The second pillar is allowing liberal, secular figures to assume power, but exerting constant pressure on them through the country’s populace or militias, using the threat of armed violence is some instances and the fear of religious affiliation in others. This is the case in Iraq at present.

The third and last pillar is placing power in the hands of its militias, such as with the Houthis, and perpetuating a raging war so that Yemenis could neither hold the Houthis accountable nor punish them for impoverishing and starving the country, not to mention violating its sovereignty by handing it over to Iran. If peace were to be reached, the Yemeni people could very well do that to the Houthis.
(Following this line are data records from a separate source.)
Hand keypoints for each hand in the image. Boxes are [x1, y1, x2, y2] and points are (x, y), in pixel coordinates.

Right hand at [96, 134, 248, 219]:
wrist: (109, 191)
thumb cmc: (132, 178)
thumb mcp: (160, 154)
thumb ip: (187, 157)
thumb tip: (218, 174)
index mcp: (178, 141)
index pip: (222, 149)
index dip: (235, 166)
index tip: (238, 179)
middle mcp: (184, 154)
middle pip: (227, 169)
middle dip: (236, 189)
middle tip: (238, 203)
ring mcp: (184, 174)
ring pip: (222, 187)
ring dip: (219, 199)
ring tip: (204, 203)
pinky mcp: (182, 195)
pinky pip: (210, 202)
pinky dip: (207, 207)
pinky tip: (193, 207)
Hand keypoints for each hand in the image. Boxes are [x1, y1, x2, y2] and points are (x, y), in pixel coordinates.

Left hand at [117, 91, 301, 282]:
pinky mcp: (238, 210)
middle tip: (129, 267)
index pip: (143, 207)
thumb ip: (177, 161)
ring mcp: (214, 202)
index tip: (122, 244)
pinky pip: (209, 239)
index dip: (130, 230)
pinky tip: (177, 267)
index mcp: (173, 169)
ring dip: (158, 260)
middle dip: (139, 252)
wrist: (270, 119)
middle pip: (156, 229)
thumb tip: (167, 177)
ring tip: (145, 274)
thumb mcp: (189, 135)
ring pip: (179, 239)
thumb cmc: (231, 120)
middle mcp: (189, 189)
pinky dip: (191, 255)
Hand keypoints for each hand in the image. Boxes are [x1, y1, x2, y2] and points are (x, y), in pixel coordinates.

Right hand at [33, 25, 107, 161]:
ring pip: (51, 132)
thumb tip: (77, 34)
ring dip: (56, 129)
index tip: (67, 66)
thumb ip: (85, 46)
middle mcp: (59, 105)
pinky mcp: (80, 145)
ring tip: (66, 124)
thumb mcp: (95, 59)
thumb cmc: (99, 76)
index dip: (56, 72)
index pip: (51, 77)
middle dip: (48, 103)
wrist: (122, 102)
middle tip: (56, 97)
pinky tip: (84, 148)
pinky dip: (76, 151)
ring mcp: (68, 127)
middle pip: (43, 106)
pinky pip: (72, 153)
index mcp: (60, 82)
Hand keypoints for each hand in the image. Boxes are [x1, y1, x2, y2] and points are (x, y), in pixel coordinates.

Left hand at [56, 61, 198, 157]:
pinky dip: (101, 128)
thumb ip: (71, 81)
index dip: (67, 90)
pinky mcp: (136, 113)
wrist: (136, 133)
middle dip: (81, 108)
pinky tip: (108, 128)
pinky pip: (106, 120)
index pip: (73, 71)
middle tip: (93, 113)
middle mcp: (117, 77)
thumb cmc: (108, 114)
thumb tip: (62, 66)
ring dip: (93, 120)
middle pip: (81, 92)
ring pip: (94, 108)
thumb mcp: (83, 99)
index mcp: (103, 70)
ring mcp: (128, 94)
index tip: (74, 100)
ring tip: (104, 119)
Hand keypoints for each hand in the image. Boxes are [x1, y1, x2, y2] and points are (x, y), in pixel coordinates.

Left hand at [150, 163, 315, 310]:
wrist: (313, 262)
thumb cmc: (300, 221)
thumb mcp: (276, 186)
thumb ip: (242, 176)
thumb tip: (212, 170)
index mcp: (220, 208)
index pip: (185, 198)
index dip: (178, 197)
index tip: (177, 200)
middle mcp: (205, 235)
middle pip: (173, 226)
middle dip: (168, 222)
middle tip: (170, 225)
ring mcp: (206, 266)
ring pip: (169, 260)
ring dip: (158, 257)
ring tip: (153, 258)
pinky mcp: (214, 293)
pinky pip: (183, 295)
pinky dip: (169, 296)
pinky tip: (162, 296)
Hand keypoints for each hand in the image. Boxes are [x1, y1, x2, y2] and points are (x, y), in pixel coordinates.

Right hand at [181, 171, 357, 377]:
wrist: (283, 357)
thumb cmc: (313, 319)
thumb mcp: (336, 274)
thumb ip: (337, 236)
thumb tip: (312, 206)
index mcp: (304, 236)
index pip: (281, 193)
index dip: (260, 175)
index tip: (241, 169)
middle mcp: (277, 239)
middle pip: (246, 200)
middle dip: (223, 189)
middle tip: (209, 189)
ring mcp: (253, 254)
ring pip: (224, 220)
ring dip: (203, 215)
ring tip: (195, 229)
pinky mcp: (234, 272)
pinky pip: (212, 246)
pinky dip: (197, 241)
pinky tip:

Both Iran and its Houthi militia realize that peace in Yemen is the first step of the Yemeni people’s journey to uproot and eradicate them. This explains why one of their most prominent strategies in Yemen is to constantly fan the flames of conflict and preoccupy Yemenis with the daily miseries of war. For that reason, they invented their slogan (or raison d’être) based on the naivety of poor Yemeni farmers and peasants; “Death to America, Death to Israel,” because they know that true Yemenis would never harbor any enmity for Saudi Arabia.

The Houthis can only rule in war and turmoil; thus, their acceptance of the Saudi initiative now lies exclusively in the hands of “true Yemenis,” not in those of foreign Iranians.